- Calls for risk mitigation
The proposed ban on the use of petrol and diesel-powered vehicles in the coming years by some buyers of Nigerian crude oil, including China and The Netherlands, among others, will have severe impact on the country’s economy, a report by Financial Derivatives Company (FDC) has said.
However, FDC, in its latest monthly economic outlook report, advised Nigeria’s leaders/policymakers to brace up for the challenge posed by the planned ban by the major oil buyers.
Some countries have proposed to phase out the use of petrol and diesel-powered vehicles between 2020 and 2035, and replace them with electric or hydrogen-based cars as part of the agreement to solve the climate change challenge in the world.
The United Kingdom has disclosed its intention to phase out the sale of new petrol and diesel vehicles by 2035, five years earlier than initially planned.
This, according to FDC, will leave the consumer with the choice of either an electric or a hydrogen-based car, adding that the move was enacted to fight the climate crisis and reduce carbon emissions to zero by 2050.
It noted that other countries that intend to ban petrol cars include Denmark – 2030, Germany – 2030, Ireland – 2030, with many more having similar goals.
It stated that of the top 10 importers of Nigeria’s crude oil, two countries (Netherlands and China) planned to ban diesel and petrol cars.
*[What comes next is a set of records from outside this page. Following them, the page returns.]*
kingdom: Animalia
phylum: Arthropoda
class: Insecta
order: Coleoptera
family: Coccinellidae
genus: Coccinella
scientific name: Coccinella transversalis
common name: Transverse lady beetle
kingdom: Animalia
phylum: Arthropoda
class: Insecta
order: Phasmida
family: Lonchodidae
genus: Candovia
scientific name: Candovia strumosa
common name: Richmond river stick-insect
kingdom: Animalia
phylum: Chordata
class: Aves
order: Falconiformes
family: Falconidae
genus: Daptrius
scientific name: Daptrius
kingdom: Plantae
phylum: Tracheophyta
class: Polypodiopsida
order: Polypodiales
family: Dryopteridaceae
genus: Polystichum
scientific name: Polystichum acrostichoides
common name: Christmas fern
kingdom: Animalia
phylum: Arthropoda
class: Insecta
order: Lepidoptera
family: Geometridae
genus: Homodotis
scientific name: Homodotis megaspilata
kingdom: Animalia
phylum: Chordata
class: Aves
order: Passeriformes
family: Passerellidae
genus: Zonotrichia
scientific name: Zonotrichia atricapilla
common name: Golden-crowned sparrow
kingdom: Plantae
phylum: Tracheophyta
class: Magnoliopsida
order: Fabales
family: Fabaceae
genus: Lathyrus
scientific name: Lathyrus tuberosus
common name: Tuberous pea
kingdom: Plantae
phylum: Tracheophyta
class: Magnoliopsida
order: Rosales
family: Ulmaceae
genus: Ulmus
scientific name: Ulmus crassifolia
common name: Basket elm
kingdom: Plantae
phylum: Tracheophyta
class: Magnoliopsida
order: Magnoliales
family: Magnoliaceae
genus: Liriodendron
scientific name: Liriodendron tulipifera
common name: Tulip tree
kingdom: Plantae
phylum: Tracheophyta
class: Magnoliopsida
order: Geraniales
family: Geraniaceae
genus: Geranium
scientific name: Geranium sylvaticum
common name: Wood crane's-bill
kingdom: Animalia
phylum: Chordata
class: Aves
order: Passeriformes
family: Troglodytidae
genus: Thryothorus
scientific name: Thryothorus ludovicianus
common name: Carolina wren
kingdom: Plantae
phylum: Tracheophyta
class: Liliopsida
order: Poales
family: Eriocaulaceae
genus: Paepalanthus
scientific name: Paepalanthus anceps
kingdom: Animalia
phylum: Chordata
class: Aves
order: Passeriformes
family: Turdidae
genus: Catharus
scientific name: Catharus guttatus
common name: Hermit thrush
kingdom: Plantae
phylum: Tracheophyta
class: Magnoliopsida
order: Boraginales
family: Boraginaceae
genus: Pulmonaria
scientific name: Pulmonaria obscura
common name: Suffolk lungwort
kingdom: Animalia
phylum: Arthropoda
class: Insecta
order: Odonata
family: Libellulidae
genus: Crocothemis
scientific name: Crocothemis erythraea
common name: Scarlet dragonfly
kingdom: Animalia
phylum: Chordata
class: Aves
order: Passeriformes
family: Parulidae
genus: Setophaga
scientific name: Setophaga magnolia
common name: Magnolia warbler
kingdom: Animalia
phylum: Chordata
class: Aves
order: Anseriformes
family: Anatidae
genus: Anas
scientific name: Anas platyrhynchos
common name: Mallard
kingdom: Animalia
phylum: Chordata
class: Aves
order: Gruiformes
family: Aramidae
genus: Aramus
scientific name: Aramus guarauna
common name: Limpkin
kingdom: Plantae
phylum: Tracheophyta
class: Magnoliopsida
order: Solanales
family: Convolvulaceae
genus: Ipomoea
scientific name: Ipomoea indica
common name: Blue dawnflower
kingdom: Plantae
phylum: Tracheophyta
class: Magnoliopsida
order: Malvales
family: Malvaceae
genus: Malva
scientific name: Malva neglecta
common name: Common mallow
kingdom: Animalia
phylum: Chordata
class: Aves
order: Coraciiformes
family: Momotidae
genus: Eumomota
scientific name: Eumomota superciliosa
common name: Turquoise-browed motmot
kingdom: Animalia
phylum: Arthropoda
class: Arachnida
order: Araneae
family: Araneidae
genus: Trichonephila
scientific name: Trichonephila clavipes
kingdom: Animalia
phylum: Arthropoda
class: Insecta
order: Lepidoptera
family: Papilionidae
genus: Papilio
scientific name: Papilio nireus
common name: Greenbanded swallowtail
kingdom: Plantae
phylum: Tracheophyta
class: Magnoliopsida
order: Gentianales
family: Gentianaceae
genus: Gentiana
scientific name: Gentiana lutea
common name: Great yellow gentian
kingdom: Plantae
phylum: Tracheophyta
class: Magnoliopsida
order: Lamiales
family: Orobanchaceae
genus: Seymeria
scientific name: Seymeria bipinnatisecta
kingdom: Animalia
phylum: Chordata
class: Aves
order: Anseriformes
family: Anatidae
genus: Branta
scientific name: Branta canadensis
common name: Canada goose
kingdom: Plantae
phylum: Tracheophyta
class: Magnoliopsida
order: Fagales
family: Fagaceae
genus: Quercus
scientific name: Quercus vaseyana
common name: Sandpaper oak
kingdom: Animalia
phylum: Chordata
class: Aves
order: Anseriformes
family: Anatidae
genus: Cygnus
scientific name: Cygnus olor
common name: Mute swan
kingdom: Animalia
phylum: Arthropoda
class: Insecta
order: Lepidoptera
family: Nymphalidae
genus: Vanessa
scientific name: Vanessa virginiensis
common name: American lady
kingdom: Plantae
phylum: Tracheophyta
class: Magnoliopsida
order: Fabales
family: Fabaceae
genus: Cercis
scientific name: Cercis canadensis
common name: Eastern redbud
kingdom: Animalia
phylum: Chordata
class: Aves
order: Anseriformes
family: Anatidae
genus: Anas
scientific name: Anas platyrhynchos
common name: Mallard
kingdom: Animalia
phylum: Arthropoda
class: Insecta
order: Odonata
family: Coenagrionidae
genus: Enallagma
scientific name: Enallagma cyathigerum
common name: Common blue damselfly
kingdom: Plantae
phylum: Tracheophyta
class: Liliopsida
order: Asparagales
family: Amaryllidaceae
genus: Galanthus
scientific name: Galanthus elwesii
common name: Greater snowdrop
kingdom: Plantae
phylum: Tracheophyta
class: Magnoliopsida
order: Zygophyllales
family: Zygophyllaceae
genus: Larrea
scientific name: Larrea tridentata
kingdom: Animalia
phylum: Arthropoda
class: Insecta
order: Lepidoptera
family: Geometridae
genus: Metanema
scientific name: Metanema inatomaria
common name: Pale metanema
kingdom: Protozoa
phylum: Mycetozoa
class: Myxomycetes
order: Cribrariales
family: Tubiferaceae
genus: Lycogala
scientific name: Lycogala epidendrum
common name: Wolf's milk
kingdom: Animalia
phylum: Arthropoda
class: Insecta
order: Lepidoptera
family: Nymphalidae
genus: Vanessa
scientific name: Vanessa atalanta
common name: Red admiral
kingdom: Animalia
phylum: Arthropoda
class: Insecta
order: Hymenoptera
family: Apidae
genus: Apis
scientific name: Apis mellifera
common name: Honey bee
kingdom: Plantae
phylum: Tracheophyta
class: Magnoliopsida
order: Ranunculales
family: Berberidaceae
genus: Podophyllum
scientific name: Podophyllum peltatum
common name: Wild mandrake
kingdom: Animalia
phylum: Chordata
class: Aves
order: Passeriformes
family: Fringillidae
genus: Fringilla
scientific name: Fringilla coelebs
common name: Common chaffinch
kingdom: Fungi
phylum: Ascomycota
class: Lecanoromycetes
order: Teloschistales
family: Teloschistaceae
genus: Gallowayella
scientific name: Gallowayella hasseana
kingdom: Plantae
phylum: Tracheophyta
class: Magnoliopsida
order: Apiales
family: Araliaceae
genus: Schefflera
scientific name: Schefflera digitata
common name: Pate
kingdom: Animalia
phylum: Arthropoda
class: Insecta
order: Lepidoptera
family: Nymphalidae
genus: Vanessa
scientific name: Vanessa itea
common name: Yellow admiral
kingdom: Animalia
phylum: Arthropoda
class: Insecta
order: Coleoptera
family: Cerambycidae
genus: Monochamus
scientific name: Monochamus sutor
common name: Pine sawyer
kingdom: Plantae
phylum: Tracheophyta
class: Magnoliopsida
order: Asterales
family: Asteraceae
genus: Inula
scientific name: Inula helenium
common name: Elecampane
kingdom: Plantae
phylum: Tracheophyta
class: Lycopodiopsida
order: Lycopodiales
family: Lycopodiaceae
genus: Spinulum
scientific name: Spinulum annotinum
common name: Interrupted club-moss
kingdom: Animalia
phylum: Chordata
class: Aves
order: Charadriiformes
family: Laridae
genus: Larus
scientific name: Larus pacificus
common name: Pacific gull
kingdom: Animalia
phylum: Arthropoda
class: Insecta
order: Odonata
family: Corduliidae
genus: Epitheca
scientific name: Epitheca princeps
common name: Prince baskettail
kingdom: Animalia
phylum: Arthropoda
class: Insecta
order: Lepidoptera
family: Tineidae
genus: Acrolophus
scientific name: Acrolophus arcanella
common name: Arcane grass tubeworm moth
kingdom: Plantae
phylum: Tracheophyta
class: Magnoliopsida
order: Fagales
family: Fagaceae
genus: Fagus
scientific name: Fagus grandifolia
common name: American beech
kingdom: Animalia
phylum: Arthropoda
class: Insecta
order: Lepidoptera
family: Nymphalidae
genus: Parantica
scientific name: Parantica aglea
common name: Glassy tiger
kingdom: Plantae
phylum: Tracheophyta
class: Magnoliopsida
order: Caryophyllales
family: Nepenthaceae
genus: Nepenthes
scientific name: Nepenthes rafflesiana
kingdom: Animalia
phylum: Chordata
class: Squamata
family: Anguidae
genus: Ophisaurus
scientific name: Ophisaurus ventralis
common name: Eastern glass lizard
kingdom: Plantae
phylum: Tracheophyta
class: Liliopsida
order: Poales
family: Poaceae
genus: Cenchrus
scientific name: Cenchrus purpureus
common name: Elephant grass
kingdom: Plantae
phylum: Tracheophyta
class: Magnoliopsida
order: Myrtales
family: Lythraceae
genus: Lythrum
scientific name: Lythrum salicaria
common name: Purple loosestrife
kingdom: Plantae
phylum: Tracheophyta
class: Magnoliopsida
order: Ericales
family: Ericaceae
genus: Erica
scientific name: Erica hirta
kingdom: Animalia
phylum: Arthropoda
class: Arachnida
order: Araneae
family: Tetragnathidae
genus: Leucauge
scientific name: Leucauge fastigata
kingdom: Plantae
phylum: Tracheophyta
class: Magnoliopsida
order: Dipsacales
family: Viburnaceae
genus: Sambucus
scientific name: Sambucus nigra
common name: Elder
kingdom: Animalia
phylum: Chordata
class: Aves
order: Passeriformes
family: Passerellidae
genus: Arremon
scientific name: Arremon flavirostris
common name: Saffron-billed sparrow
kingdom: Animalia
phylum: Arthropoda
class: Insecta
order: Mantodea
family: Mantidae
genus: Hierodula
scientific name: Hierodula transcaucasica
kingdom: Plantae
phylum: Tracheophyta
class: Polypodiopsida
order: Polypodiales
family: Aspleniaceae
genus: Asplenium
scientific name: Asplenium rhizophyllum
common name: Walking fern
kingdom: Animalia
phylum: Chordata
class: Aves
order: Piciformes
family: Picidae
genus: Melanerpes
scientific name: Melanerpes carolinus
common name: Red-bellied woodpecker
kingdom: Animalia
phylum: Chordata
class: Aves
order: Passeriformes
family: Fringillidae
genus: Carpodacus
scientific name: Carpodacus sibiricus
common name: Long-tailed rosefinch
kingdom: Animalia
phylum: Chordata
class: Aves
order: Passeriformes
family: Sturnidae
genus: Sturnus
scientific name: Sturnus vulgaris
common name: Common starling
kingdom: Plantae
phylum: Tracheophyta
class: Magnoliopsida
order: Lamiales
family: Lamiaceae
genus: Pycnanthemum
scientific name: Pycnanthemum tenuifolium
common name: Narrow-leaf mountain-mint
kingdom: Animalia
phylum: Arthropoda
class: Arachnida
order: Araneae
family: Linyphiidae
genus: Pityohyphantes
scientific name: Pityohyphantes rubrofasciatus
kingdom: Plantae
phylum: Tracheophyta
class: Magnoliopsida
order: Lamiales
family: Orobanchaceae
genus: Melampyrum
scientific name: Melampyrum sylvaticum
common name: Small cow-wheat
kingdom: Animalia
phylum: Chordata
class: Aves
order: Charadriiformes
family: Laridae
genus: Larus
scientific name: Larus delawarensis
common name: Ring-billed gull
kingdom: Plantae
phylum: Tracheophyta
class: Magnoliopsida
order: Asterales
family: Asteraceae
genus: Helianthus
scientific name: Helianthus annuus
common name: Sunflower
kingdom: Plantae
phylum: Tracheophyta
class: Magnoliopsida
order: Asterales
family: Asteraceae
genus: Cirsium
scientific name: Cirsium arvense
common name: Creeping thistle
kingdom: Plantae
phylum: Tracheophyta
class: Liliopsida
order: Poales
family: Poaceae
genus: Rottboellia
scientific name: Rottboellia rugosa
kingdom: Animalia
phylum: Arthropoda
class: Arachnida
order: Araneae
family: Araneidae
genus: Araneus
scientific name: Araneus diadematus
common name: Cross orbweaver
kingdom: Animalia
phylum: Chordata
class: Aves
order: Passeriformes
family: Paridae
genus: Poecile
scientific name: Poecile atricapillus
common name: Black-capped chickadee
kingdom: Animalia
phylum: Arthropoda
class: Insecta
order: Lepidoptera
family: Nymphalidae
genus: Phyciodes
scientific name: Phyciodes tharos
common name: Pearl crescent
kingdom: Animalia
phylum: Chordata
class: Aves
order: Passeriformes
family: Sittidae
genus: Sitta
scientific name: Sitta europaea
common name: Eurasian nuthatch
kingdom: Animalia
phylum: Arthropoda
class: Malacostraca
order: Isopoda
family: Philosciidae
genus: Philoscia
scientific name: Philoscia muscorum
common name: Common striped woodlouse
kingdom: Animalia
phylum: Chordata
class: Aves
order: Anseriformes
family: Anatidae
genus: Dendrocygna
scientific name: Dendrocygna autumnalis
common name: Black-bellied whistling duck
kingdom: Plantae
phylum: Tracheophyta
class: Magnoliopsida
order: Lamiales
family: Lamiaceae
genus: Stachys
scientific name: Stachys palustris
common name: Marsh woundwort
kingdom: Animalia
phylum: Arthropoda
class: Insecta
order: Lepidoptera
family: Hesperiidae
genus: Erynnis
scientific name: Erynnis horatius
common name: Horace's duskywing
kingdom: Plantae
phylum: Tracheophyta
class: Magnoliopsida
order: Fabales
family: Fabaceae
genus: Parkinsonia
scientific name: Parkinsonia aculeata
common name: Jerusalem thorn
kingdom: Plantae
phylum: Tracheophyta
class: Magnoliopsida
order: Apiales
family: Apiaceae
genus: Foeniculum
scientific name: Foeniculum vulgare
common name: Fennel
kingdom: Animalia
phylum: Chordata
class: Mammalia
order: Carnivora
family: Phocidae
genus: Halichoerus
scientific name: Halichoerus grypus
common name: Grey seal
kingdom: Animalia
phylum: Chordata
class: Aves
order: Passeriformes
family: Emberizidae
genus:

The report said: “More so, at least one state in eight of the top 10 countries signed the fossil-fuel-free street declaration, which is committed to banning emitting vehicles by 2030. This indicates that in no time more countries will be committed to the movement.
“Nigeria needs to brace up for the impact of a gasoline and diesel ban. For a country whose revenue is mostly dependent on oil and its budget hinged on higher oil production and prices, the impact will be significant.
“Currently, global oil prices are affected by the coronavirus outbreak, which is denting demand and the price war between Saudi Arabia and Russia.”
FDC recalled that the price of the global benchmark, Brent crude, sank to about $33 per barrel on March 9 – the lowest level since early 2016, when the official naira rate was last devalued and Nigeria slid into recession.
The price of Brent later slumped to 17-year low of $24 per barrel before it recovered to $27 as at yesterday.
It explained that the immediate impact of the drop in price was a depreciation of the currency to N368/$ and further to N420/$ before recovering to N368/$ at the parallel market.
FDC warned that if the price war between Saudi Arabia and Russia continues and the outbreak of the COVID-19 bites deeper, Nigeria’s revenue and foreign exchange earnings would decline.
It said the above scenarios indicated that the Nigerian economy was only as stable as the global price of its main export – crude oil.
It forecast that in the coming years, a drop in demand owing to the ban on petrol and diesel vehicles would be a double blow to Nigeria, resulting in cutbacks of government activity due to shortage of funds, increased deficits, higher debt from borrowing, currency depreciation, depleted reserves and an economic slowdown or even a recession.